Post by Agent Earle »

What has me completely flabbergasted when reading LateReg's lists (not just the top-ten one, but everything he mentions in the preceding paragraphs) is how on Earth one finds the time to watch all this stuff - some of it more then one time, if I understood correctly... Me, I'm lucky if I manage to go through 2 multi-seasonal shows (I try to watch a couple simultaneously) in the space of, say, 6 months (it depends on how many seasons and episodes there are, with the average being around 5 seasons of about 10 eps) - some of it is to be contributed to the fact that I'm a slow watcher in a sense that I like to take time watching the story unfold, so I can live with the characters, ponder the situations and savour the dilemmas for a long time, particularly if it's the show I like (and there really hasn't been any from the age of Peak TV that I disliked, or even had any major issues with them - apart from The Return, that is :) ).
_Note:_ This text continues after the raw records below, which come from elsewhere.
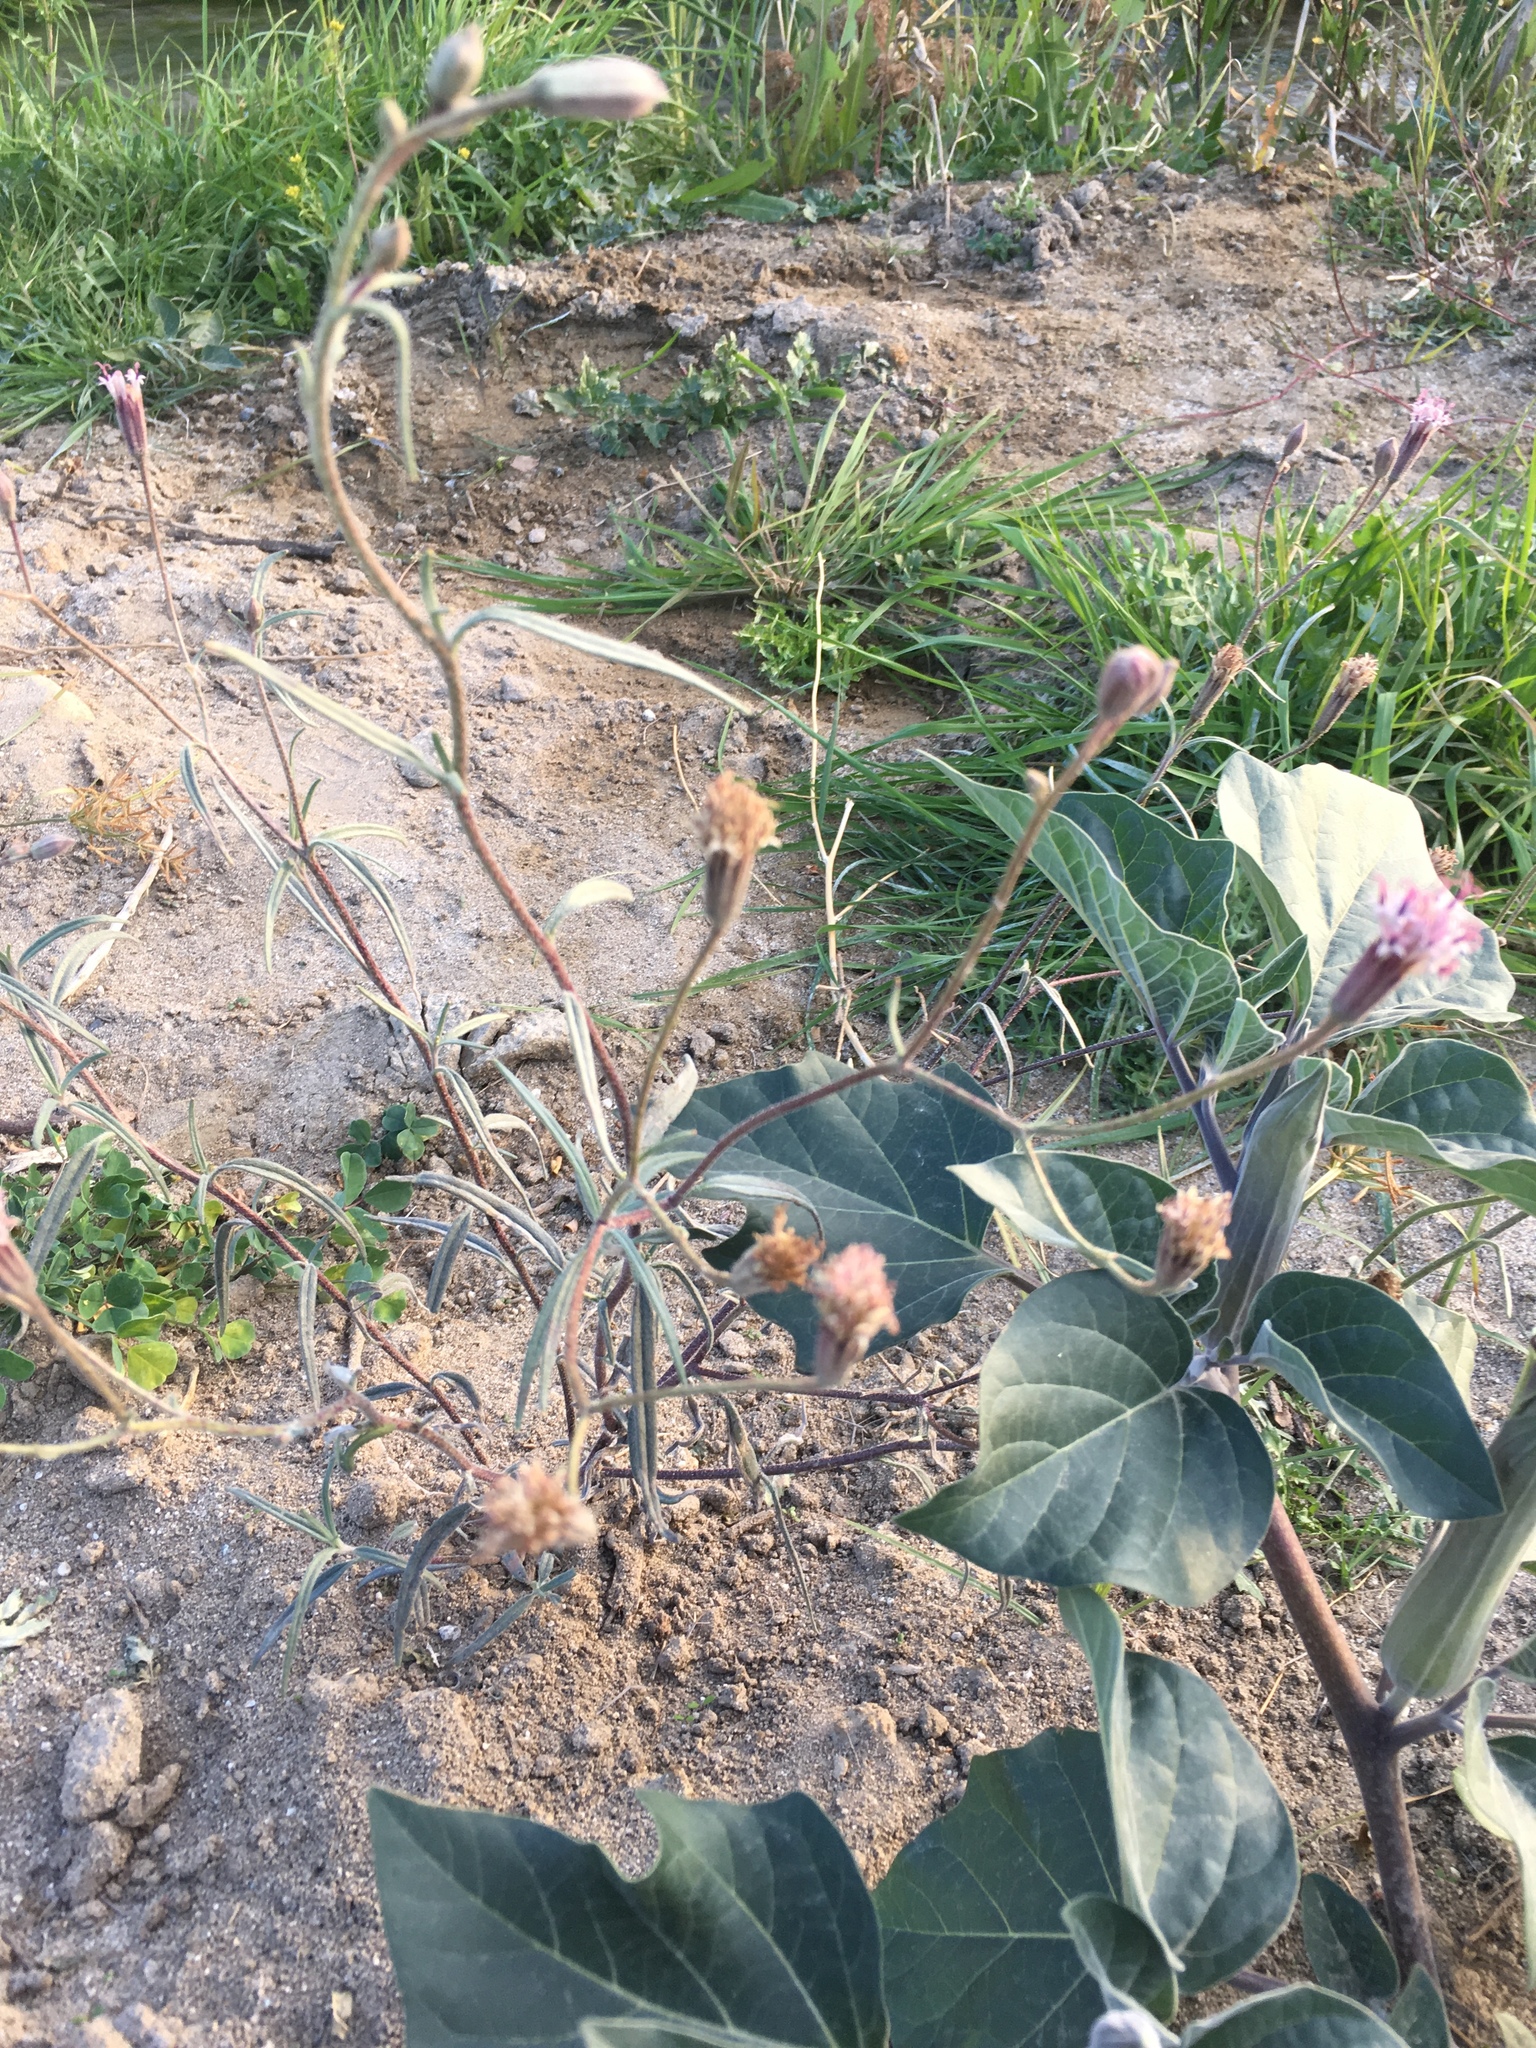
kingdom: Plantae
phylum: Tracheophyta
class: Magnoliopsida
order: Asterales
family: Asteraceae
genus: Palafoxia
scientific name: Palafoxia arida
So even though the tempatition is huge, I avoid binging because I feel I'm doing myself and the material a disservice if I race through whatever was meant to be taken in over a period of few years in a week or two.

I yearn for the days of my misspent youth, when I seemingly had all the time in the world to indulge in obssessing over whatever held my attention in the world of TV/movies, computer games (point-and-click adventures mostly) and literature; part of it is that everything that would interest me was far from being available, especially in my country (I remember it literary took years to get my hands on some of the movies I read and fantasised about), so I was free to pore over the material I did have infinitely. Of course, the Internet revolution changed all that, but the instant availability of practically anything one's heart desires has - as greater minds than mine have noted - very much proven to be a double-edged sword.